Currently, Ellen works for Boston After School & Beyond, a nonprofit organization that strives to expand the learning opportunities available for Boston’s young people that allow them to develop the skills that they need to succeed academically and professionally. Aside from BASB’s mission, Ellen’s favorite part of her job is the opportunity to experiment with blurring the boundaries between schools and the greater community, as well as collaborating with a broad and diverse group of educators, policymakers, business leaders, and other stakeholders in Boston.
When she’s not rushing between her office, schools, and community centers, you will most likely find Ellen on her bike, reading a book or cooking in her apartment in Somerville, enjoying the nightlife with friends, or looking at the horizon.
Kashif works in a small biotech company. He moved to Cambridge in 2009 from Florida and before that he lived in California and India, where he was born many summers ago. He lives in Cambridge with his wife and a two-year old daughter.
Food become an important issue for Kashif since before his daughter was born and hence even though he has been a shopper at Harvest Cambridge he finally decided to become a member and get more involved in the issues related to food.

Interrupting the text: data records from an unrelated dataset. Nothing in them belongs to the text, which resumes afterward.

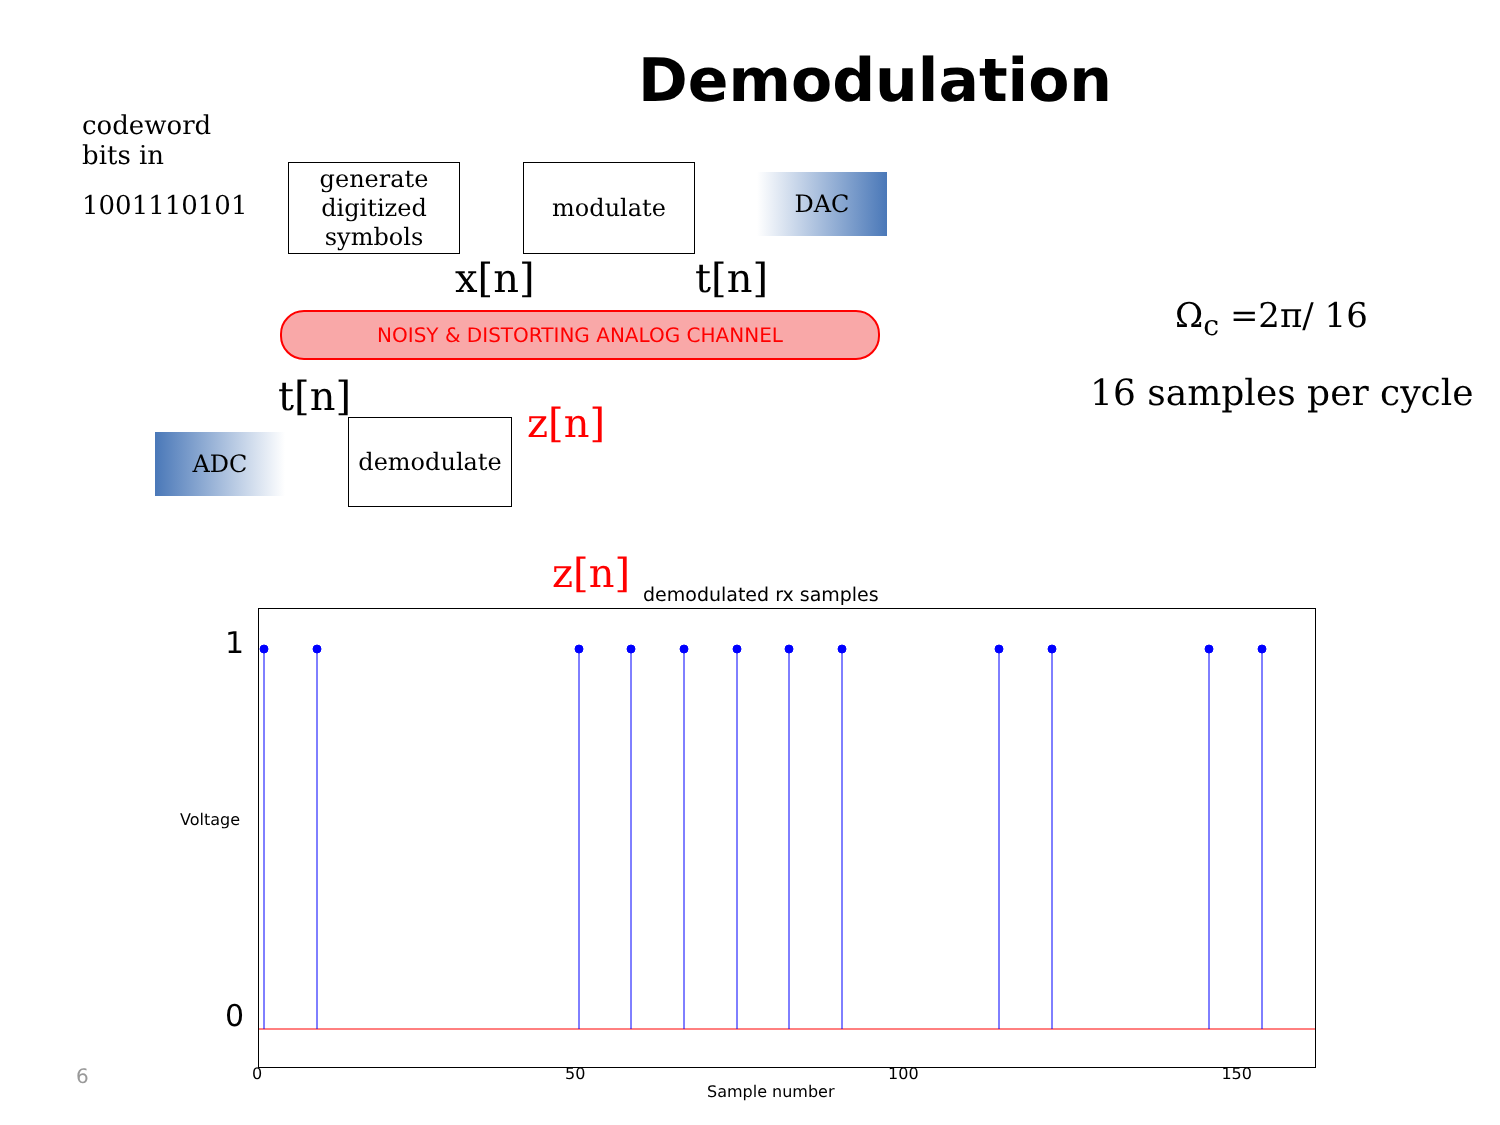Demodulation
codeword
bits in
1001110101
generate digitized symbols
modulate DAC
x[n] t[n]
NOISY & DISTORTING ANALOG CHANNEL Ω<sub>c</sub> =2π/ 16
16 samples per cycle
t[n]
ADC
demodulate z[n]
z[n] demodulated rx samples
1
0
Voltage
0 50 100 150
Sample number
6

He has a BS in Biochemistry and Cell Biology from University of California, San Diego and has worked in bio-tech industry and non-profit for over a decade.
He is also the founder editor of news website TwoCircles.net which reports on issues of marginalized communities of India. He is active on twitter at @kaaashif.
Gordon Williams is a composer, musician and educator in Boston. Gordon believes strongly in the communal benefits of music and has worked with a number of community groups; serving on the board of directors for the Orchestra on the Hill, assistant directing Community Band- Wenham, and performing and conducting with the Ipswich Summer Band. Gordon works in the Education and Community Initiatives department at Boston Ballet. Gordon strives to make art relevant and accessible. He has presented interactive events in festivals such as Make Music Boston, ArtWeek Boston and Figment.
In addition to music, Gordon is also passionate about food. He particularly enjoys finding new local ingredients at the grocery store, cooking his favorite Jamaican recipes, and mushroom hunting.
Eli Feghali is the Director of Communications at the New Economy Coalition (NEC) and Co-Editor of Beautiful Solutions. Born in Beirut, Lebanon, Eli immigrated to the United States with his parents when he was a year old. He has spent the majority of his professional life working as a communications specialist and community organizer. Eli has particular expertise in strategic communications, press relations, digital media strategy, and web design. His lifelong commitment to activism and social change began during his undergraduate career at Vanderbilt University, when Eli founded a student activist organization dedicated to addressing economic inequality. Through NEC and Beautiful Solutions, Eli works to tell the story of what another world could look like — and how we can get there. Eli lives in Cambridge, MA, where he enjoys walking his dog Rondo and watching as many Boston Celtics games as possible. Despite his love for pizza, Eli is vegan.